A plane took off every 2 minutes 24 hours a day to take food to the Berliners.
No matter what the statement meant, the Germans loved him and revered him and still mourned him 7 years later, unlike their feelings toward today's occupant of the White House Notice I don't say president?
Tom, I found your blog and enjoy reading it immensely. We have a couple of things in common. I was born the same year as you and I use to live in Now York too, in Binghamton.
The one question I have is what makes you so sure bush will be impeached and imprisoned. I admit I am giddy at the thought but with a compliant media and with the toothless and ball less dems, that seems unlikely.
Here is a link to a free book that is worthwhile reading.
http://home.cc.umanitoba.ca/~altemey/
Hi Tom,
I have the same birthday as JFK: May 29th. Nov. 22nd and the following days will always be imprinted in my memory.

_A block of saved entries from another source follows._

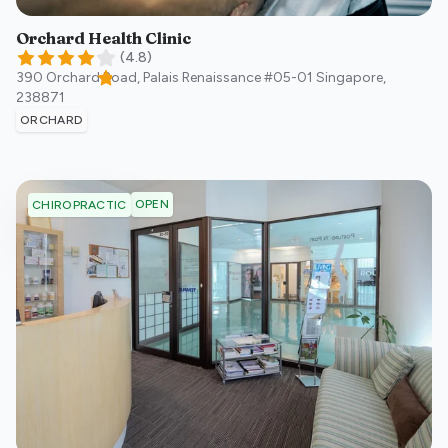
Orchard Health Clinic
(
4.8
)
390 Orchard Road, Palais Renaissance #05-01
Singapore
,
238871
ORCHARD
OPEN
CHIROPRACTIC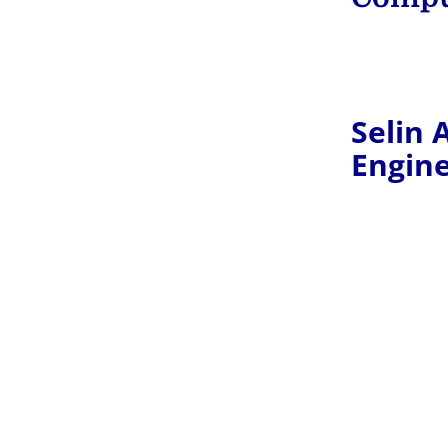
Selin 
Engin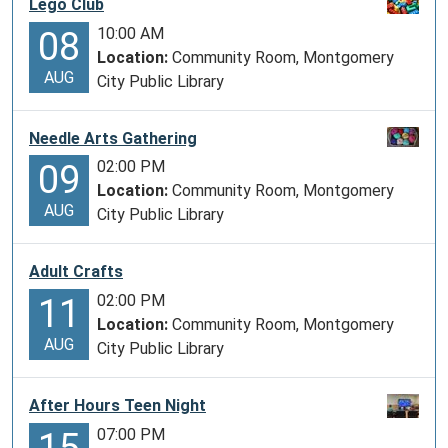
Lego Club
10:00 AM
08
Location:
Community Room, Montgomery
AUG
City Public Library
Needle Arts Gathering
02:00 PM
09
Location:
Community Room, Montgomery
AUG
City Public Library
Adult Crafts
02:00 PM
11
Location:
Community Room, Montgomery
AUG
City Public Library
After Hours Teen Night
07:00 PM
15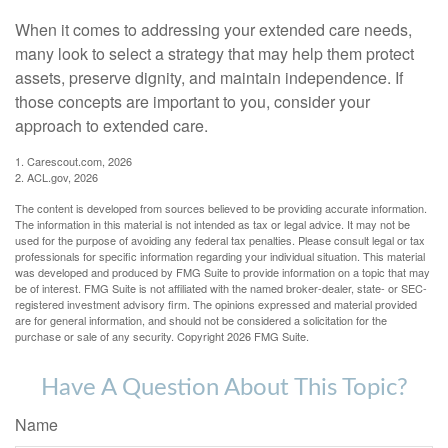
When it comes to addressing your extended care needs,
many look to select a strategy that may help them protect
assets, preserve dignity, and maintain independence. If
those concepts are important to you, consider your
approach to extended care.
1. Carescout.com, 2026
2. ACL.gov, 2026
The content is developed from sources believed to be providing accurate information.
The information in this material is not intended as tax or legal advice. It may not be
used for the purpose of avoiding any federal tax penalties. Please consult legal or tax
professionals for specific information regarding your individual situation. This material
was developed and produced by FMG Suite to provide information on a topic that may
be of interest. FMG Suite is not affiliated with the named broker-dealer, state- or SEC-
registered investment advisory firm. The opinions expressed and material provided
are for general information, and should not be considered a solicitation for the
purchase or sale of any security. Copyright
2026 FMG Suite.
Have A Question About This Topic?
Name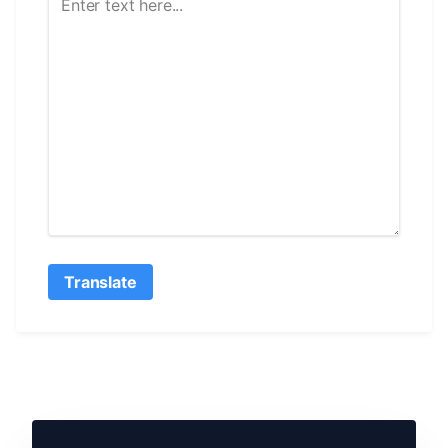
Translate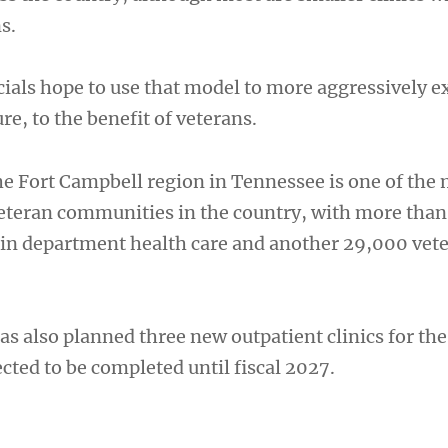
s.
cials hope to use that model to more aggressively 
re, to the benefit of veterans.
the Fort Campbell region in Tennessee is one of the
eteran communities in the country, with more than
 in department health care and another 29,000 vet
s also planned three new outpatient clinics for the
cted to be completed until fiscal 2027.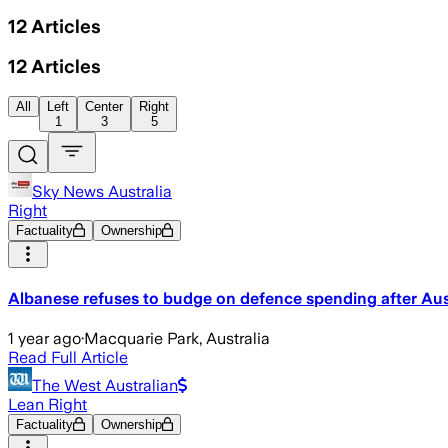
12
Articles
12
Articles
All
Left
Center
Right
1
3
5
Sky News Australia
Right
Factuality
Ownership
Albanese refuses to budge on defence spending after Aus
1 year ago
·
Macquarie Park, Australia
Read Full Article
The West Australian
Lean Right
Factuality
Ownership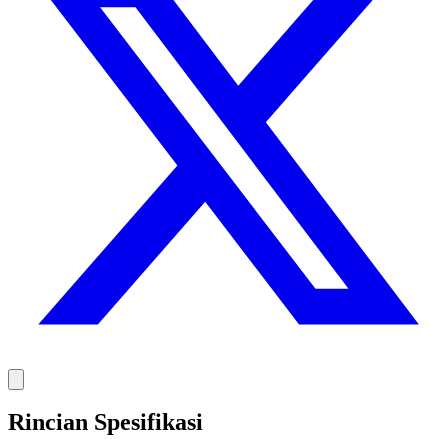
Rincian Spesifikasi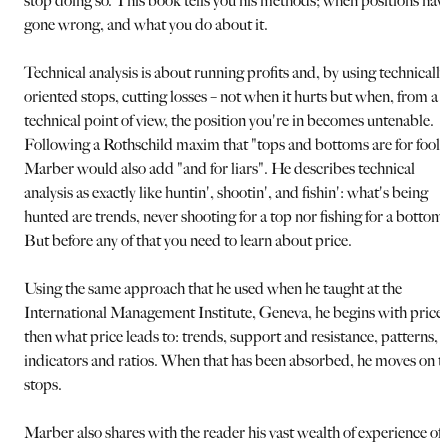
stop doing so. This book tells you his methods; when positions hav
gone wrong, and what you do about it.
Technical analysis is about running profits and, by using technically
oriented stops, cutting losses – not when it hurts but when, from a
technical point of view, the position you're in becomes untenable.
Following a Rothschild maxim that "tops and bottoms are for fools
Marber would also add "and for liars". He describes technical
analysis as exactly like huntin', shootin', and fishin': what's being
hunted are trends, never shooting for a top nor fishing for a bottom.
But before any of that you need to learn about price.
Using the same approach that he used when he taught at the
International Management Institute, Geneva, he begins with price,
then what price leads to: trends, support and resistance, patterns,
indicators and ratios. When that has been absorbed, he moves on t
stops.
Marber also shares with the reader his vast wealth of experience of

We were glued to the TV all weekend in disbelief.
I think it's fitting that his birthday falls on the Memorial Day time.
Best to you,
Lena
Thanks for posting the link to this at Facebook seven years after you first wrote it. This is one of your finest pieces, I think. Should be in his library.
My sister was born on Nov. 22nd and a birthday party had already been planned. Looking back, it was really brave of my mother to go on and host the party, complete with lit candles on cake and leading everyone in "Happy Birthday" for my sis. I remember watching my mom go to the corner of the kitchen where she was hidden by the old fridge to cry during the party.